:: Record list ::
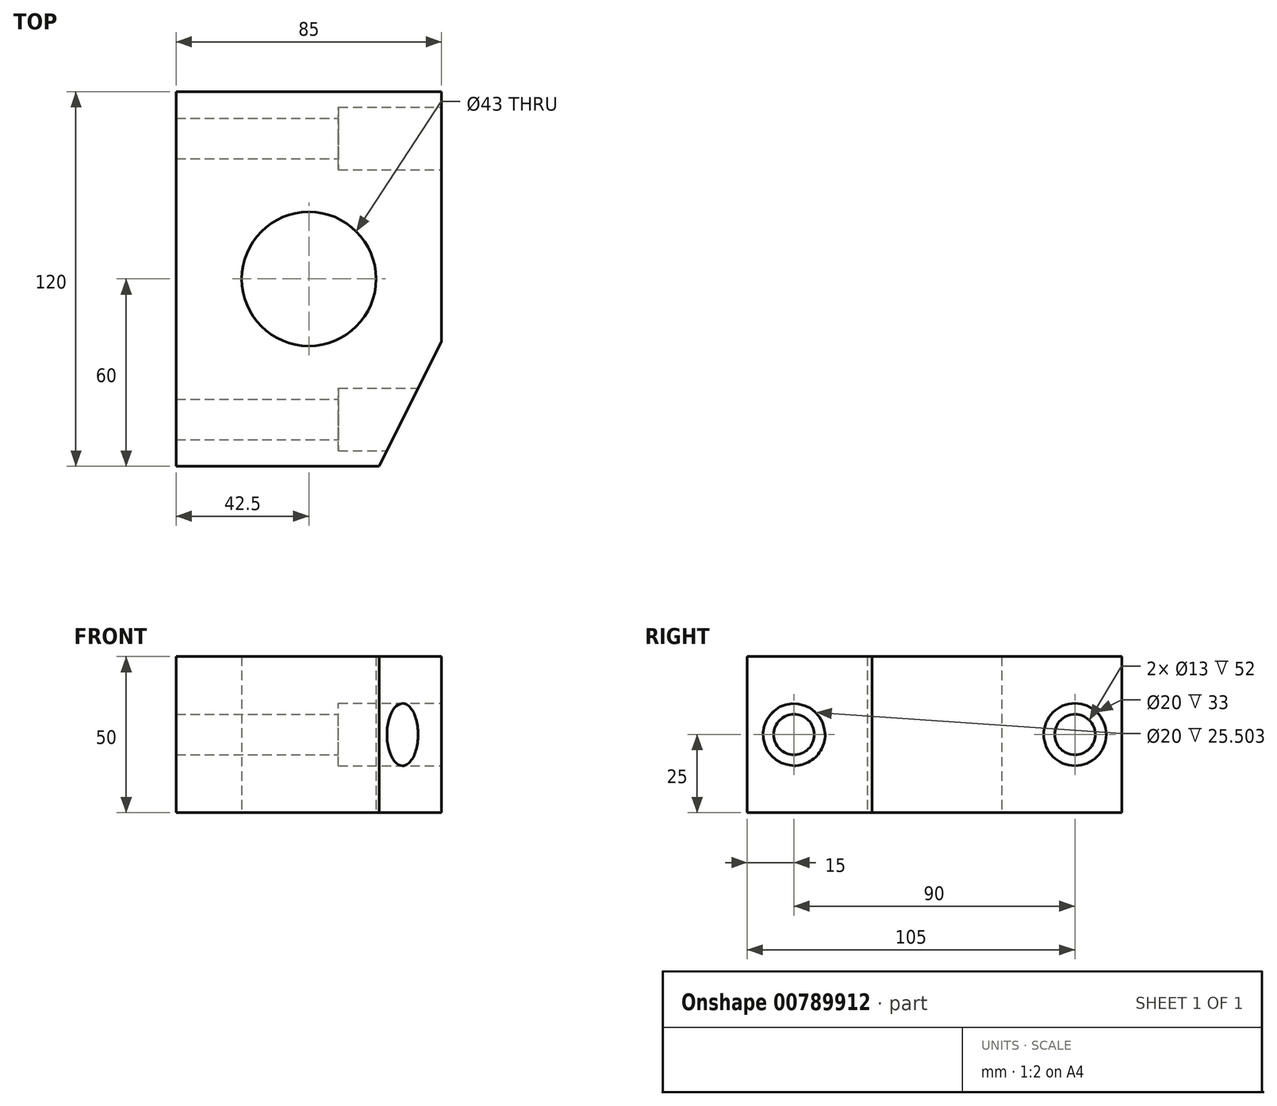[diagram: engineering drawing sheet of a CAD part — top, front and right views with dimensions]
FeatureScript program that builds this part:
annotation { "Feature Type Name" : "Feature", "Feature Type Description" : "" }
export const myFeature = defineFeature(function(context is Context, id is Id, definition is map)
    precondition{}
    {
        {
            var Q0;
            Q0=qCreatedBy(makeId("Top.planeOp"),FACE);
            var sketch = newSketch(context, id + "F0", { "sketchPlane" : qUnion([Q0])});
            skLineSegment(sketch, "E0.bottom", {"start": v(-42.5, 60) * mm, "end": v(42.5, 60) * mm});
            skLineSegment(sketch, "E0.top", {"start": v(-42.5, -60) * mm, "end": v(22.5, -60) * mm});
            skLineSegment(sketch, "E0.left", {"start": v(-42.5, 60) * mm, "end": v(-42.5, -60) * mm});
            skLineSegment(sketch, "E0.right", {"start": v(42.5, 60) * mm, "end": v(42.5, -20) * mm});
            skPoint(sketch, "E0.middle", {"position": v(0, 0) * mm});
            skLineSegment(sketch, "E1", {"start": v(42.5, -20) * mm, "end": v(22.5, -60) * mm});
            skCircle(sketch, "E2", {"center": v(0, 0) * mm, "radius": 21.5 * mm});
            skSolve(sketch);
        }
        {
            var Q0;
            Q0=qSketchRegion(id+"F0",true);
            extrude(context, id + "F1", {"entities" : qUnion([Q0]), "depth" : 50 * mm, "offsetDistance" : 25 * mm});
        }
        {
            var Q0;
            Q0=makeQuery(id+"F1.opExtrude","SWEPT_FACE",FACE,{"disambiguationData":[OSD([sQuery(id+"F0.wireOp",EDGE,"E0.right")])]});
            var sketch = newSketch(context, id + "F2", { "sketchPlane" : qUnion([Q0])});
            skLineSegment(sketch, "E3.0.0", {"start": v(-20, 0) * mm, "end": v(60, 0) * mm, "construction": true});
            skLineSegment(sketch, "E3.0.1", {"start": v(60, 0) * mm, "end": v(60, 50) * mm, "construction": true});
            skLineSegment(sketch, "E3.0.2", {"start": v(60, 50) * mm, "end": v(-20, 50) * mm, "construction": true});
            skLineSegment(sketch, "E4.0", {"start": v(-20, 50) * mm, "end": v(-60, 50) * mm, "construction": true});
            skLineSegment(sketch, "E5.0", {"start": v(-60, 50) * mm, "end": v(-60, 0) * mm, "construction": true});
            skLineSegment(sketch, "E6.0", {"start": v(-20, 0) * mm, "end": v(-60, 0) * mm, "construction": true});
            skCircle(sketch, "E7", {"center": v(45, 25) * mm, "radius": 10 * mm});
            skCircle(sketch, "E8", {"center": v(-45, 25) * mm, "radius": 10 * mm});
            skSolve(sketch);
        }
        {
            var Q0;
            Q0=qSketchRegion(id+"F2",true);
            extrude(context, id + "F3", {"entities" : qUnion([Q0]), "operationType" : NewBodyOperationType.REMOVE, "oppositeDirection" : true, "depth" : 33 * mm, "offsetDistance" : 25 * mm});
        }
        {
            var Q0;
            Q0=qCreatedBy(makeId("Right.planeOp"),FACE);
            var sketch = newSketch(context, id + "F4", { "sketchPlane" : qUnion([Q0])});
            skPoint(sketch, "E9.0", {"position": v(-45, 25) * mm});
            skPoint(sketch, "E10.0", {"position": v(45, 25) * mm});
            skCircle(sketch, "E11", {"center": v(-45, 25) * mm, "radius": 6.5 * mm});
            skCircle(sketch, "E12", {"center": v(45, 25) * mm, "radius": 6.5 * mm});
            skSolve(sketch);
        }
        {
            var Q0;
            Q0=qSketchRegion(id+"F4",true);
            extrude(context, id + "F5", {"entities" : qUnion([Q0]), "operationType" : NewBodyOperationType.REMOVE, "endBound" : BoundingType.UP_TO_NEXT, "oppositeDirection" : true, "depth" : 25 * mm, "offsetDistance" : 25 * mm, "hasSecondDirection" : true, "secondDirectionBound" : BoundingType.UP_TO_NEXT, "secondDirectionOppositeDirection" : false, "secondDirectionDepth" : 25 * mm});
        }
    });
:::
- **Exercise directions**
Count the lines in the data above that contain the string "planeOp". Reply with the number alone.

- **Answer to the task**
2